_EXERCISE REQUIREMENTS_
Transcribe each record exactly. Omit the pictures.

((

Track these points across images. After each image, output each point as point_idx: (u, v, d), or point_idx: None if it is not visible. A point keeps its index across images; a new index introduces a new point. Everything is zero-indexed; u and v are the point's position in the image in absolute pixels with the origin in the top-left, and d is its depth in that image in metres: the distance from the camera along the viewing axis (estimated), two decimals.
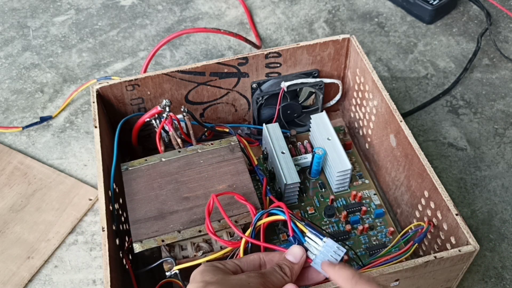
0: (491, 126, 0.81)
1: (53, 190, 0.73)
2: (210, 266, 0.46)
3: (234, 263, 0.47)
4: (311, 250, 0.49)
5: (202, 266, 0.46)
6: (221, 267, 0.46)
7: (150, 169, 0.61)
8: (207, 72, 0.68)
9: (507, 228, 0.70)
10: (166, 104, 0.62)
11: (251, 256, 0.49)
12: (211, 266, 0.46)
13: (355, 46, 0.69)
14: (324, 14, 0.99)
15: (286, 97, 0.72)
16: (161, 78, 0.66)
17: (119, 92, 0.66)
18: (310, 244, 0.49)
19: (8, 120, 0.83)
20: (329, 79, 0.73)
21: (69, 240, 0.69)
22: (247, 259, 0.49)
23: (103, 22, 0.98)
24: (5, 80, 0.88)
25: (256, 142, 0.75)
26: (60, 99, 0.85)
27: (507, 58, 0.90)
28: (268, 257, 0.49)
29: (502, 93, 0.86)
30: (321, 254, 0.48)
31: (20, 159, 0.77)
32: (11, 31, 0.97)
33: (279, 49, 0.69)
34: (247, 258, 0.49)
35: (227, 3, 1.01)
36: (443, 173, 0.75)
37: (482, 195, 0.73)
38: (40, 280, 0.66)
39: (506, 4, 1.00)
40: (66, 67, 0.90)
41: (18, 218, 0.70)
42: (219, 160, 0.62)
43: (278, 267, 0.47)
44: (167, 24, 0.98)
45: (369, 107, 0.69)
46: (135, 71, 0.90)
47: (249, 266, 0.48)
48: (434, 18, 0.96)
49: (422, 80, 0.88)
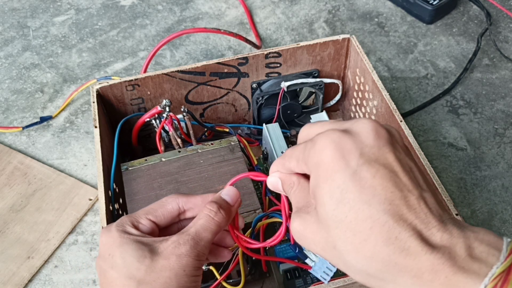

))

_TASK SOLUTION_
Track these points across images. After each image, output each point as point_idx: (u, v, d), or point_idx: None if it is not visible. A point keeps its index across images; a new index introduces a new point. Everything is zero-indexed; u and v are the point's position in the image in absolute pixels with the origin in the top-left, and d is its depth in that image in metres: the distance from the camera along the viewing axis (estimated), two decimals.
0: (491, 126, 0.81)
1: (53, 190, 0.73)
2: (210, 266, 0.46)
3: (234, 263, 0.47)
4: (311, 250, 0.49)
5: (202, 266, 0.46)
6: (221, 267, 0.46)
7: (150, 169, 0.61)
8: (207, 72, 0.68)
9: (507, 228, 0.70)
10: (166, 104, 0.62)
11: (251, 256, 0.49)
12: (211, 266, 0.46)
13: (355, 46, 0.69)
14: (324, 14, 0.99)
15: (286, 97, 0.72)
16: (161, 78, 0.66)
17: (119, 92, 0.66)
18: (310, 244, 0.49)
19: (8, 120, 0.83)
20: (329, 79, 0.73)
21: (69, 240, 0.69)
22: (247, 259, 0.49)
23: (103, 22, 0.98)
24: (5, 80, 0.88)
25: (256, 142, 0.75)
26: (60, 99, 0.85)
27: (507, 58, 0.90)
28: (268, 257, 0.49)
29: (502, 93, 0.86)
30: (321, 254, 0.48)
31: (20, 159, 0.77)
32: (11, 31, 0.97)
33: (279, 49, 0.69)
34: (247, 258, 0.49)
35: (227, 3, 1.01)
36: (443, 173, 0.75)
37: (482, 195, 0.73)
38: (40, 280, 0.66)
39: (506, 4, 1.00)
40: (66, 67, 0.90)
41: (18, 218, 0.70)
42: (219, 160, 0.62)
43: (278, 267, 0.47)
44: (167, 24, 0.98)
45: (369, 107, 0.69)
46: (135, 71, 0.90)
47: (249, 266, 0.48)
48: (434, 18, 0.96)
49: (422, 80, 0.88)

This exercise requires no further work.